PROVIDED RECORDS:
⁂

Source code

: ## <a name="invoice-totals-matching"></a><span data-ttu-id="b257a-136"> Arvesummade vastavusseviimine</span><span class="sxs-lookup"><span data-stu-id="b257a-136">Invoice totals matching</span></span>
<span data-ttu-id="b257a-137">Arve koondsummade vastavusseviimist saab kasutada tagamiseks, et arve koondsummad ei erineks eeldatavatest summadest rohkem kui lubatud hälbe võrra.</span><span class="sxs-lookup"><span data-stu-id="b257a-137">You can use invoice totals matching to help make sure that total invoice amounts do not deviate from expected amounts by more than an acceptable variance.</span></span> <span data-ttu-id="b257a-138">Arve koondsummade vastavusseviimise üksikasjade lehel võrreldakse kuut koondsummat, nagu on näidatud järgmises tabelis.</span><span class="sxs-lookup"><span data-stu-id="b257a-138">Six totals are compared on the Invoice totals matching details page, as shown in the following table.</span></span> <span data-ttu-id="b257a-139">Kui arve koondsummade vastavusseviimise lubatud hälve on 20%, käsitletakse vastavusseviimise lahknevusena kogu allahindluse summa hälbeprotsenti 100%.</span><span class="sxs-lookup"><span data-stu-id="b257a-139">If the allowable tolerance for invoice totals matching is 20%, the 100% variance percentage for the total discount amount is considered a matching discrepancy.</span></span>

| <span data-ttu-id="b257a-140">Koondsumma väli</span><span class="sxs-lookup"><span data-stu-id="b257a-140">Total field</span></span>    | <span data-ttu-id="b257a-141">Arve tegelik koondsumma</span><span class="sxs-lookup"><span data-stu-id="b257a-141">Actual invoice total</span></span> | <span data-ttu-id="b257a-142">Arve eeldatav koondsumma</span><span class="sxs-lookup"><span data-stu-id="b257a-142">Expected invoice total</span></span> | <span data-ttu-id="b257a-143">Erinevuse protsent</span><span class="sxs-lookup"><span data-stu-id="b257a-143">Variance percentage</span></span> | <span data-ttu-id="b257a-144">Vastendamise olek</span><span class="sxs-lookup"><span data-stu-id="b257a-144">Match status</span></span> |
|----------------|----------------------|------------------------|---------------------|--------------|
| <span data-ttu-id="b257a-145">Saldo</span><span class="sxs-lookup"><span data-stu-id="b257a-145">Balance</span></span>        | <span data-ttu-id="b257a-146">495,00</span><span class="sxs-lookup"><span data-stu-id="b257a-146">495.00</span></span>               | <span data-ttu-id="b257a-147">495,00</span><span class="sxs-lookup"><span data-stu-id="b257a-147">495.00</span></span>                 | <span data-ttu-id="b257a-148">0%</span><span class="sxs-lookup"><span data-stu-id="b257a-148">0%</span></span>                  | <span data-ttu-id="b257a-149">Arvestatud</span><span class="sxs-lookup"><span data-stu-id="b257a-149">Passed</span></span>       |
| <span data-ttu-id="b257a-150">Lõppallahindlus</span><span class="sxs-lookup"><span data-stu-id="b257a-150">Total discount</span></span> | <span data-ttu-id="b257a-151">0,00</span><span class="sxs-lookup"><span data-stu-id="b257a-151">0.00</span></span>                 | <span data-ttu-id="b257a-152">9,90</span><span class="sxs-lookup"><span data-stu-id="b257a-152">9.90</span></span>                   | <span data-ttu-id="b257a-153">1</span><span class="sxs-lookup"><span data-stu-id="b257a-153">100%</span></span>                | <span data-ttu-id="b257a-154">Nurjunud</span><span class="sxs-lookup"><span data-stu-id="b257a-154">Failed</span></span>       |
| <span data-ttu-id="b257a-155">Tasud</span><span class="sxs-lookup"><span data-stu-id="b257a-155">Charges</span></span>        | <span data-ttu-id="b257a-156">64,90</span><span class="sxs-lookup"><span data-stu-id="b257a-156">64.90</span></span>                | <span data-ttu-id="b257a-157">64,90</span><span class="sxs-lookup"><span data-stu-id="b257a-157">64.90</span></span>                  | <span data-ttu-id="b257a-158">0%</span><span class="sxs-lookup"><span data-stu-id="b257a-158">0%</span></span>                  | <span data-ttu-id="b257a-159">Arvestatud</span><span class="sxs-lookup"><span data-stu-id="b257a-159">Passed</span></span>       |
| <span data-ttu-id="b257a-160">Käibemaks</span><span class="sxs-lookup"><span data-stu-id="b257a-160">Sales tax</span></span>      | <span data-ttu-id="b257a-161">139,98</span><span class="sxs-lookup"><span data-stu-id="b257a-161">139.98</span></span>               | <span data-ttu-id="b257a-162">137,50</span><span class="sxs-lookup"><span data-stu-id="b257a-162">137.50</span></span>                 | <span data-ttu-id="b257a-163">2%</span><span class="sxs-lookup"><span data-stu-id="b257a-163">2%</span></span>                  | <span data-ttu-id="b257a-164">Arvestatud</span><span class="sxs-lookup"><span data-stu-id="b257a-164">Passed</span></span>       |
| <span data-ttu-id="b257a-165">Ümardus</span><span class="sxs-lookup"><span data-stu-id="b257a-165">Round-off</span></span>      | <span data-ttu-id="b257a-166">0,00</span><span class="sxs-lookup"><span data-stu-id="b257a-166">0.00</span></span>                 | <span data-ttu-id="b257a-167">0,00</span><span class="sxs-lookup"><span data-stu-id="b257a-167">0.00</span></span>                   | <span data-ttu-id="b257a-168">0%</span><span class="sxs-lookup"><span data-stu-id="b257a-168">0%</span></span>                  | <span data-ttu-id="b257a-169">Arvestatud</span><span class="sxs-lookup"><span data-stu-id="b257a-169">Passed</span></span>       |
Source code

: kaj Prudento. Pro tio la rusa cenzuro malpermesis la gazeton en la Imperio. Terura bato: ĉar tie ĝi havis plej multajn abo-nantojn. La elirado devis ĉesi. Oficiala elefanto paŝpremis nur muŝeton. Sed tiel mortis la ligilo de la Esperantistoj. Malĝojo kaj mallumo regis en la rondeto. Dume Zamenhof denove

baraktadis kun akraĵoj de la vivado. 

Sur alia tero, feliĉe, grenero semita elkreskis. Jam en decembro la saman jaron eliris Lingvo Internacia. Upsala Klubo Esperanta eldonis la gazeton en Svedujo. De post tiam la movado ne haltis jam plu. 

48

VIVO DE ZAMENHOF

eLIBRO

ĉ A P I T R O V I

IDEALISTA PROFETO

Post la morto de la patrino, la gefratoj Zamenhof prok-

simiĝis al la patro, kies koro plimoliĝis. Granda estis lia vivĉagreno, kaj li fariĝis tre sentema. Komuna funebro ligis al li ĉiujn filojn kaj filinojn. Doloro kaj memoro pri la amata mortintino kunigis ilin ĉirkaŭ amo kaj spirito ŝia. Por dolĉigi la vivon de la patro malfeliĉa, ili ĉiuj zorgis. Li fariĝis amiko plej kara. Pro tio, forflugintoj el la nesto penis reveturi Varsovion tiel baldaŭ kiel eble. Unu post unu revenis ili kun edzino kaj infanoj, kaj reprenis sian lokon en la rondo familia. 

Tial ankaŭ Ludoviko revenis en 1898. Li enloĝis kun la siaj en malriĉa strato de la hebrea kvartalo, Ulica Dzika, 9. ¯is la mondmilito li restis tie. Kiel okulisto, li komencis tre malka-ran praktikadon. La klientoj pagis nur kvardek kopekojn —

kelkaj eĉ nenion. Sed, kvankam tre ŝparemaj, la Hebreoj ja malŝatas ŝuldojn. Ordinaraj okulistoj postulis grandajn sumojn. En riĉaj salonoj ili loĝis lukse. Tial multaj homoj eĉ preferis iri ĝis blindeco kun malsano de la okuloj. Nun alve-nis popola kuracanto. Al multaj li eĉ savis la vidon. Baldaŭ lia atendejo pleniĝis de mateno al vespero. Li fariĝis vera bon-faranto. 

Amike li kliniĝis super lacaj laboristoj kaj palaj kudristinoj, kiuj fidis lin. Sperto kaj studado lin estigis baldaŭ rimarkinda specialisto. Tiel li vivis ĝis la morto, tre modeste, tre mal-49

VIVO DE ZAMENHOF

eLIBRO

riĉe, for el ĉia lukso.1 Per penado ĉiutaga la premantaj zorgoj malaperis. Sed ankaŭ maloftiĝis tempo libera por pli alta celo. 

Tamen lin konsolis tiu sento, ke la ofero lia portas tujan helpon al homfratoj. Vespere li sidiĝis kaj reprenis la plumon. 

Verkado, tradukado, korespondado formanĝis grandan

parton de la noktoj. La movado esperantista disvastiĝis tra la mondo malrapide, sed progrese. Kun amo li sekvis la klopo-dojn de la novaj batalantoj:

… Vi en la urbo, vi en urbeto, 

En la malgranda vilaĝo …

⁂

AIM OF THE TASK:
Which lines in the entries above contain the word "Tial"? Report each of those lines in full, counting only matches with the same capitalization.

RESPONSE TO THE EXERCISE:
Tial ankaŭ Ludoviko revenis en 1898. Li enloĝis kun la siaj en malriĉa strato de la hebrea kvartalo, Ulica Dzika, 9. ¯is la mondmilito li restis tie. Kiel okulisto, li komencis tre malka-ran praktikadon. La klientoj pagis nur kvardek kopekojn —
kelkaj eĉ nenion. Sed, kvankam tre ŝparemaj, la Hebreoj ja malŝatas ŝuldojn. Ordinaraj okulistoj postulis grandajn sumojn. En riĉaj salonoj ili loĝis lukse. Tial multaj homoj eĉ preferis iri ĝis blindeco kun malsano de la okuloj. Nun alve-nis popola kuracanto. Al multaj li eĉ savis la vidon. Baldaŭ lia atendejo pleniĝis de mateno al vespero. Li fariĝis vera bon-faranto. 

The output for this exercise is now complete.